Grazing Rotation and Soil Carbon

ISEF Category: Animal Sciences

Subcategory: Ecology and Agriculture  ·  Difficulty: Intermediate  ·  Setup: Home Setup  ·  Time: 1 to 2 Months

The Hook

A pasture can act like a carbon bank, but the way animals move across it changes what stays in the soil. If cattle graze the same ground all the time, grass regrowth and bare soil can shift fast. Your model can test whether rotation grazing stores more carbon than continuous grazing, and why.

What Is It?

An agent-based model is a computer simulation where each cow, grass patch, or field cell follows simple rules. You do not need a real herd to test the idea. You build a virtual pasture, then watch how grazing, rest, regrowth, and decay change over time.

Think of it like a game board with changing scores. Each patch can gain biomass, lose biomass when animals eat, and send some carbon into the soil. Carbon sequestration means carbon stays stored instead of returning to the air right away. Your model asks which grazing pattern keeps that storage moving up.

Why This Is a Good Topic

This topic works well because you can test one management choice at a time and measure clear outputs like biomass, patch recovery, and carbon stored in the model. It connects to real ranch and pasture decisions, since grazing style affects forage, soil health, and long-term land use. You can learn agent-based modeling, parameter testing, and basic statistics without needing a field farm.

Research Questions

• How does rest length change simulated soil carbon storage under rotation grazing?
• What is the effect of stocking rate on carbon gain when total pasture area stays the same?
• Does continuous grazing create more patch-to-patch carbon variation than rotation grazing?
• To what extent do wetter and drier years change the gap between the two grazing systems?
• Which grazing rule keeps biomass above a recovery threshold while still increasing carbon?
• How does animal preference for certain patches shift the final carbon map?

Basic Materials

• Laptop or desktop computer with at least 8 GB RAM.
• Python installed with Jupyter Notebook.
• NetLogo for building the agent-based model.
• Spreadsheet software such as Google Sheets or LibreOffice Calc.
• Published grazing and pasture carbon papers for parameter estimates.
• NOAA, USDA, or FAO climate and land data.

Advanced Materials

• Access to a university computer lab or server.
• Long-term grazing trial datasets.
• Soil organic carbon measurements from field plots.
• Weather station data matched to pasture sites.
• GIS layers for soil type, slope, and land cover.
• GPS collar data from grazing studies.

Software & Tools

• NetLogo: Builds the agent-based pasture model and lets you change grazing rules fast.
• Python: Runs simulations, stores outputs, and makes plots.
• Jupyter Notebook: Keeps code, notes, and graphs in one place.
• R: Compares scenarios and checks uncertainty with statistical tests.
• QGIS: Maps pasture context if you add soil or land data.

Experiment Steps

1. Define the pasture cells, animal agents, and carbon pools your model will track.
2. Choose one grazing schedule variable to change first, such as rest length or stocking rate.
3. Build a continuous-grazing baseline so every scenario starts from the same initial conditions.
4. Decide how you will turn grass growth, grazing pressure, and recovery into carbon change.
5. Plan the outputs you will compare, including average carbon, patch spread, and year-to-year stability.
6. Add a validation step using published grazing studies or field data so your rules stay realistic.

Common Pitfalls

• Treating carbon as one pool, which hides whether changes come from grass growth or soil storage.
• Giving rotation grazing better rules than continuous grazing, which makes the comparison unfair.
• Letting animals move with no preference, which flattens the patch pattern you want to study.
• Ignoring rainfall or drought cycles, which can flip the result in real pastures.
• Trusting the first run instead of checking whether repeated runs give similar trends.

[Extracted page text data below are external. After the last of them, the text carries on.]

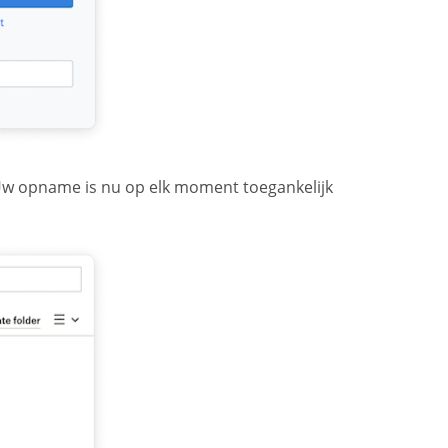
Uw opname is nu op elk moment toegankelijk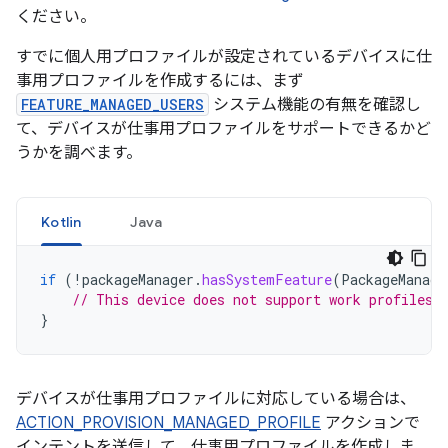
ください。
すでに個人用プロファイルが設定されているデバイスに仕
事用プロファイルを作成するには、まず
FEATURE_MANAGED_USERS
システム機能の有無を確認し
て、デバイスが仕事用プロファイルをサポートできるかど
うかを調べます。
Kotlin
Java
if
(
!
packageManager
.
hasSystemFeature
(
PackageManage
// This device does not support work profiles!
}
デバイスが仕事用プロファイルに対応している場合は、
ACTION_PROVISION_MANAGED_PROFILE
アクションで
インテントを送信して、仕事用プロファイルを作成しま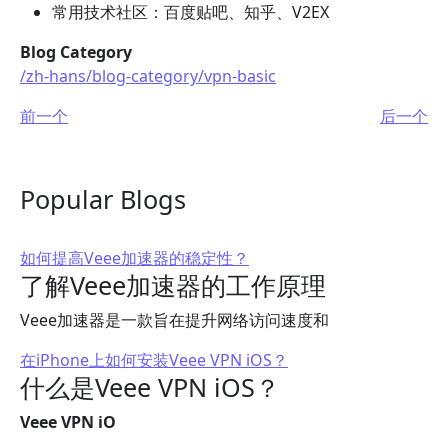
常用技术社区：百度贴吧、知乎、V2EX
Blog Category
/zh-hans/blog-category/vpn-basic
前一个
后一个
Popular Blogs
如何提高Veee加速器的稳定性？
了解Veee加速器的工作原理
Veee加速器是一款旨在提升网络访问速度和
在iPhone上如何安装Veee VPN iOS？
什么是Veee VPN iOS？
Veee VPN iO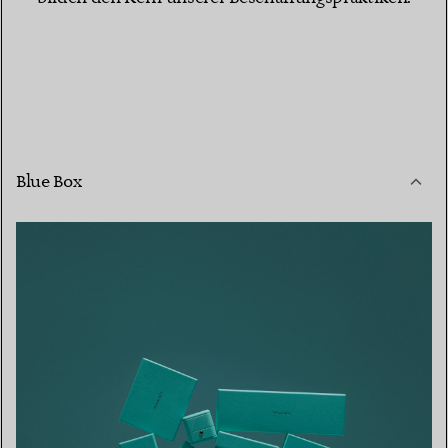
Blue Box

What Makes This Competitive

This gets much stronger when you calibrate the rules with published grazing studies, then test whether the result holds across several climate settings. A good entry also keeps stocking rate, rest time, and animal preference separate so you can tell which choice drives the carbon change. If you add uncertainty bands and compare against real pasture data, your model shows real analytical depth.

Project Variations

• Compare short-rest and long-rest rotation schedules across dry, average, and wet years.
• Test how different stocking rates change carbon storage when the herd follows the same movement rules.
• Add patch preference so you can see whether repeated use of the same spots changes the carbon map.

Learn More

• NOAA Climate Data Online: Find rainfall and temperature records for the climate scenarios in your model.
• USDA NRCS Web Soil Survey: Find soil and land-use context for pasture areas in the United States.
• FAO Grasslands and Pastures: Read background on grazing systems and carbon in grassland soils on the Food and Agriculture Organization site.
• PubMed: Search review articles on grazing management, pasture ecology, and soil organic carbon.
• USDA ARS Publications: Look for long-term grazing trial results and pasture management studies.
• NetLogo Models Library: Find agent-based modeling examples you can adapt for grazing systems.